サクラ[12月13日号]

みなさま、お久しぶりです。12月に入って、関東で地震が続きました。なんだか嫌ですね。直後は、「備えをしなければ」と思うのです。でも、何ごともなくしばらくすると、つい油断してしまいます。だめですね。

今年9月にオープンしたばかりの高崎芸術劇場を舞台に、官製談合事件が起きました。高崎市職員ら3人が逮捕され、いずれもおおむね容疑を認めているといいます。そのうちの1人は政財界への影響力を持ち、「天皇」と呼ばれるほど権力に近かったようです。開発が進み、スポットライトを浴びてきた「商都」に、いつの間にか暗い闇が忍び込んでいました。

今後、全容が明らかにされると思います。なぜ、こうした事件が起きたのか。どうしたら防げるのか。

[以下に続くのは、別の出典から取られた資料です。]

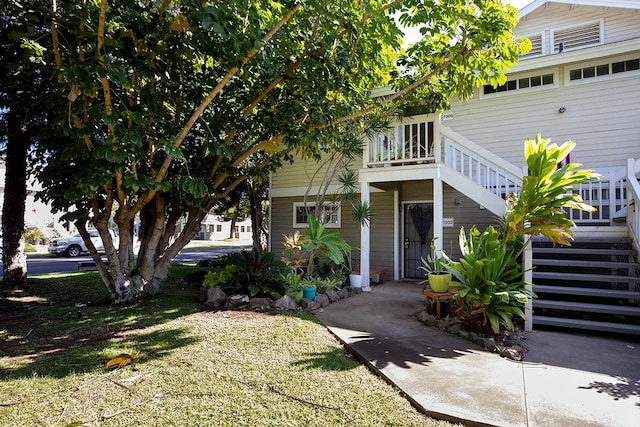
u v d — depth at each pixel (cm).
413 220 938
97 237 1872
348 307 593
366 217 761
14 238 790
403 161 734
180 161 559
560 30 862
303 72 545
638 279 463
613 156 733
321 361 354
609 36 810
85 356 362
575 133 768
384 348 384
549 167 440
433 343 405
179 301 615
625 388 293
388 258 938
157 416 251
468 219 852
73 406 264
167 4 441
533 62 791
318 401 273
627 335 447
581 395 279
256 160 780
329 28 478
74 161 511
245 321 488
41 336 432
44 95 504
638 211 488
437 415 251
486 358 360
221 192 688
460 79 573
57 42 428
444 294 492
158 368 332
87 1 441
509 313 436
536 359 361
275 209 1117
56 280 858
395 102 696
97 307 579
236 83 591
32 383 302
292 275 619
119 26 436
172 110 640
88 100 480
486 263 436
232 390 289
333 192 998
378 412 258
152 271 656
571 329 474
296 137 570
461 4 471
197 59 571
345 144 772
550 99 793
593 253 511
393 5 480
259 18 421
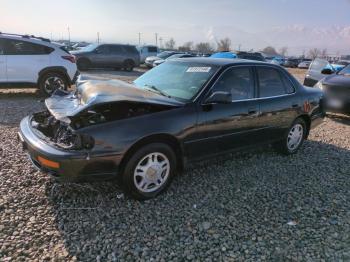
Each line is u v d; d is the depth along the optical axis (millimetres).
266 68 5047
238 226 3383
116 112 3555
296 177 4738
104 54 20922
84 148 3270
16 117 7055
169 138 3779
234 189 4215
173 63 4977
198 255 2908
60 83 9875
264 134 4957
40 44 9500
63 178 3262
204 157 4203
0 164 4406
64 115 3426
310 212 3752
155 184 3811
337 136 7176
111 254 2834
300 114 5520
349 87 8242
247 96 4652
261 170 4910
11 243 2883
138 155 3553
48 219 3277
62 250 2848
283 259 2922
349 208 3908
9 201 3527
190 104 3947
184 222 3393
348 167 5285
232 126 4375
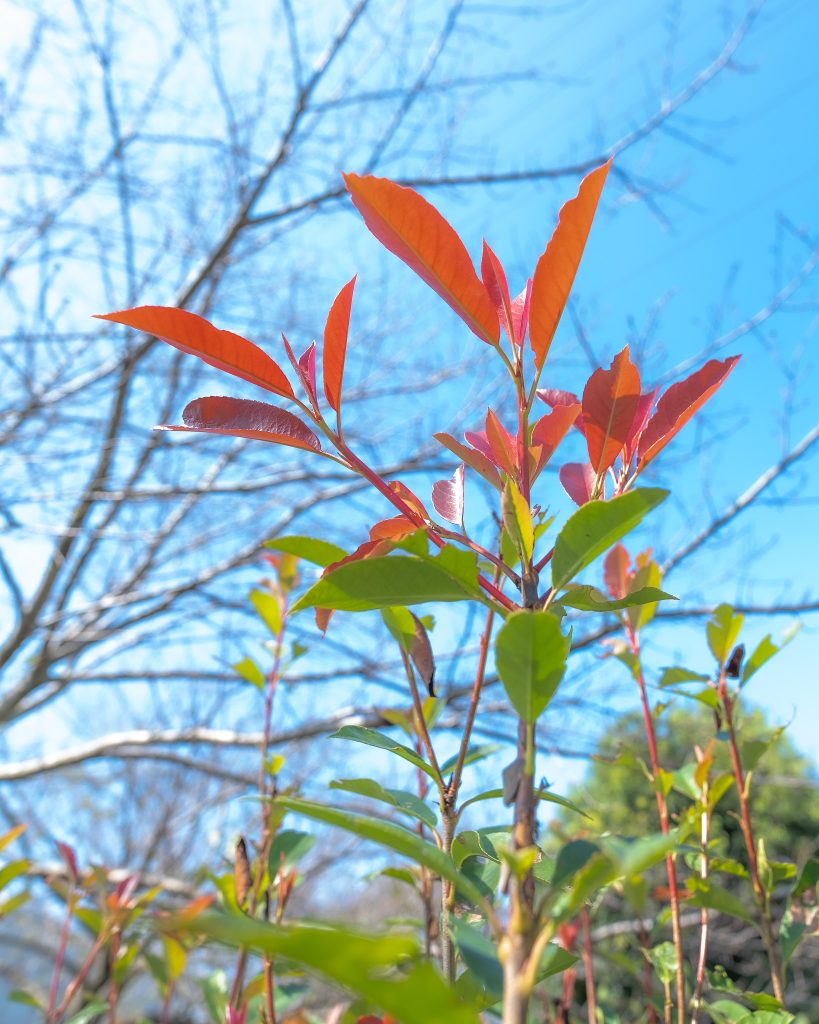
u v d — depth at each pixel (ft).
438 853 0.73
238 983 1.57
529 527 0.95
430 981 0.47
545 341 1.00
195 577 6.81
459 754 1.09
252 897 1.57
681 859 1.89
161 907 2.06
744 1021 1.45
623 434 1.07
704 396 1.07
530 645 0.79
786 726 1.61
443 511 1.16
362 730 1.13
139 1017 2.17
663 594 0.95
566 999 1.77
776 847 8.00
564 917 0.64
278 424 1.07
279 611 2.10
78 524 6.61
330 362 1.06
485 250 1.09
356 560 1.01
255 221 6.57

事実をもとに、検証することが大切だと考えます。

そういえば10月下旬~11月初旬に、経済産業相と法相が辞表を出しました。相次ぐ閣僚の辞任は異常事態のはずですが、まだきちんと説明してもらっていません。これでは何もわからず、検証のしようがありません。何度も似たような光景を見て、そのたびにため息をついているような気がします。

「桜を見る会」。招待客の名簿を捨てただの、ナンダノカンダノ……。私は説明(?)を聞いても、頭が混乱するばかり。きれいなサクラを、汚い話に巻き込んでほしくないな。せめてそう願います。